» **EXCERPT PROVIDED**:
==========
The absence in the US of the kind of rules of the road that have worked so well elsewhere has made it more difficult to combat piracy in the United States. According to a recent study by MUSO, reported in Dataprot, the US is the world’s biggest source of illegal online downloads, almost 28 billion, (followed by Brazil and India), many of them from offshore sites. Targetted, transparent, court-sanctioned site blocking would surely help tackle this widespread problem. A very recent study (January 26, 2022) by the Information Technology and Innovation Foundation (ITIF),  a Washington DC based non-partisan think-tank, has argued that A Decade After SOPA/PIPA, It’s Time to Revisit Website Blocking”. The ITIF study documents the success of site-blocking in combatting online piracy in numerous countries around the world, and concludes with a series of recommendations for US lawmakers.
==========
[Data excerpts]

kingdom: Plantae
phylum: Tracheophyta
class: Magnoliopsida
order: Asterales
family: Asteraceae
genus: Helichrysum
==========
» **TO BE DONE**:
A – Based on the text about online piracy, say whether each statement agrees with it, answering yes or no and quoting the words that decide it: (i) The US is the world's largest source of illegal online downloads. (ii) The ITIF is a think-tank based in New York. (iii) The ITIF study ends with recommendations for US lawmakers.
B – In the text about online piracy, find the part that opens with the words containing "The absence in" and closes with "for US lawmakers.". Rewrite that part, swapping "lawmakers" for "legislators".
Rely only on the text when answering.

» **EXPECTED RESPONSES**:
A –
(i) Yes: "the US is the world’s biggest source of illegal online downloads"
(ii) No: "a Washington DC based non-partisan think-tank"
(iii) Yes: "concludes with a series of recommendations for US lawmakers"

B –
The absence in the US of the kind of rules of the road that have worked so well elsewhere has made it more difficult to combat piracy in the United States. According to a recent study by MUSO, reported in Dataprot, the US is the world’s biggest source of illegal online downloads, almost 28 billion, (followed by Brazil and India), many of them from offshore sites. Targetted, transparent, court-sanctioned site blocking would surely help tackle this widespread problem. A very recent study (January 26, 2022) by the Information Technology and Innovation Foundation (ITIF),  a Washington DC based non-partisan think-tank, has argued that A Decade After SOPA/PIPA, It’s Time to Revisit Website Blocking”. The ITIF study documents the success of site-blocking in combatting online piracy in numerous countries around the world, and concludes with a series of recommendations for US legislators.